Die heilige Johanna der Schlachthöfe
nach Bertold Brecht
Deutsches Theater
Regie: Nicolas Stemann,Bühne: Oliver Helf,Kostüme: Esther Bialas Komposition und musikalische Leitung: Thies Mynther,Live-Video: Ekaterina Grizi, Chor: Markus Crome
Warum man Brecht nicht modernisieren kann
Das Stück entstand in der Weltwirtschaftskrise, und Brecht weilte in Amerika. Doch er hatte nicht so recht verstanden, was Volkswirtschaft bedeutet, wie Kapitalismus und Demokratie funktionieren, und bis heute sind die Regisseure, die seine Stücke wieder aufforsten und die Schauspieler, die sich mit diebischem Vergnügen an die Beschimpfung der unfähigen Unternehmer und Banker machen, zumindest auf einem Auge blind. Doch Recht hat, wer spricht. Und hier spricht nun einmal Brecht, läßt das süße kleine Mädchen Johanna als naiv unerschrockene Botin einer christlichen Gemeinschaft gegen die Großen im Fleischgeschäft antreten. Das war und ist eine großartige Idee nach dem großen Vorbild der französischen Kämpferin Jeanne d’Arc, und wer Ohren hat, zu hören, muss akzeptieren, dass Brecht sich hier nicht etwa über den christlichen Glauben lustig macht, und dass er den fleischfressenden Wolf in Menschengestalt, den Unternehmer, der hier Mauler heißt, sowie dessen Vasallen, nicht a priori in den Boden stampft und diese ganze Bande zur Hölle wünscht. Auch ist sein Schluss, dass der Kommunismus siegen möchte, nur ein utopischer Idealismus, der aber voraussetzt, dass sich die Massen der Unterdrückten, der Arbeiter, der Arbeitslosen geschlossen gegen Ungerechtigkeit, grobe Misswirtschaft, blinde Macht- und Geldgier der “Großen” aufbäumen. Und genau das wusste auch Brecht: es gibt keine Geschlossenheit unter den Menschen, auch nicht unter den Armen, die jede Nächstenliebe vergessen, wenn es um ihr Leben- und Überleben geht. Voller psychologischer Kenntnis ist seine Rhetorik, auch und gerade, wenn er die Börsengeier angreift und die Unbarmherzigkeit der Hartherzigen. Und, dass ein kleines Mädchen dabei draufgehen muss, ist ebenso historisch wie konsequent und dem romantisch-politischen Enthusiasmus eines jungen begnadeten Schriftsteller zuzuordnen.

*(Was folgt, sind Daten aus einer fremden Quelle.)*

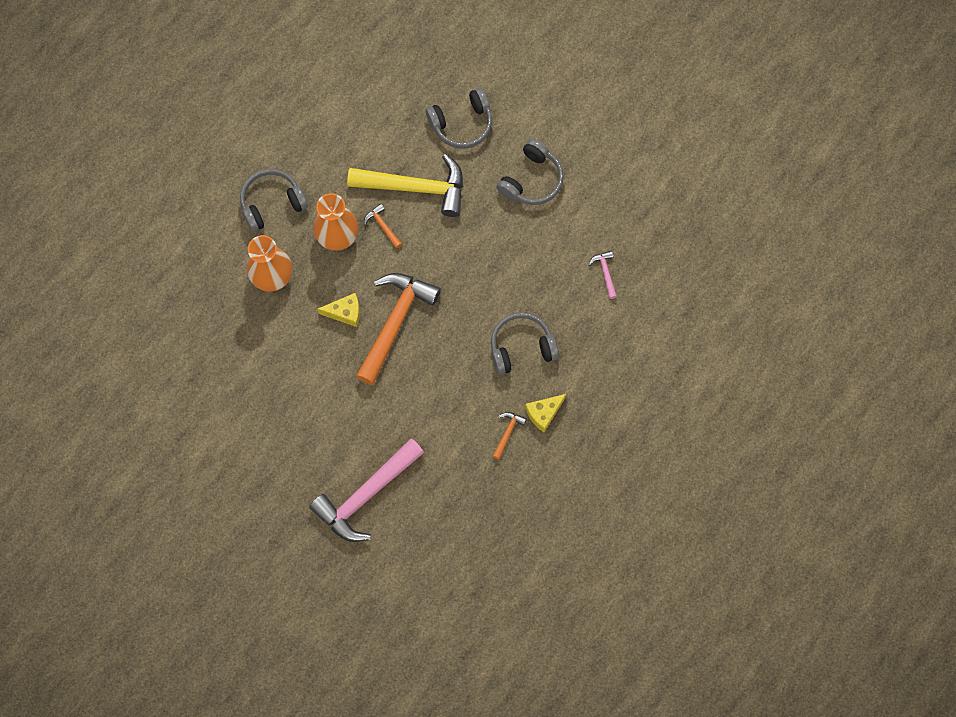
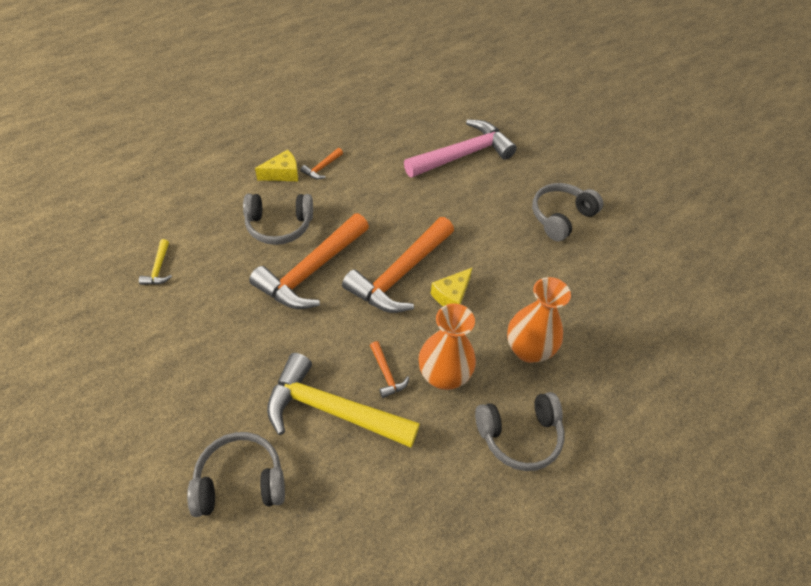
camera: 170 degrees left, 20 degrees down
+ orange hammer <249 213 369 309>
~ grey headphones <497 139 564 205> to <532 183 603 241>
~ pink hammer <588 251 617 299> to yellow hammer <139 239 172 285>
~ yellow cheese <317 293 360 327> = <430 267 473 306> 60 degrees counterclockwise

Stemann macht aus der Johanna im ersten Teil seiner Inszenierung denn auch eine elegante, naiv-dümmliche Salondame! Im zweiten Teil allerdings darf Katharina Marie Schubert eine erbarmungswürdige heruntergekommene Johanna sein! Aus den Fleischhändlern macht er eine gierige, skrupellose Dreierbande, in der Felix Goeser, Matthias Neukirch und Andreas Döhler im Rollentausch alle Mächtigen dieser Welt zunächst ziemlich unernst darstellen, und aus der Vertreterin der Ausgesperrten eine mahnende Agitatorin ohne Leidenschaft, deren Appell Margit Bendokat in bekannt exaktem Sprachrhythmus vorträgt.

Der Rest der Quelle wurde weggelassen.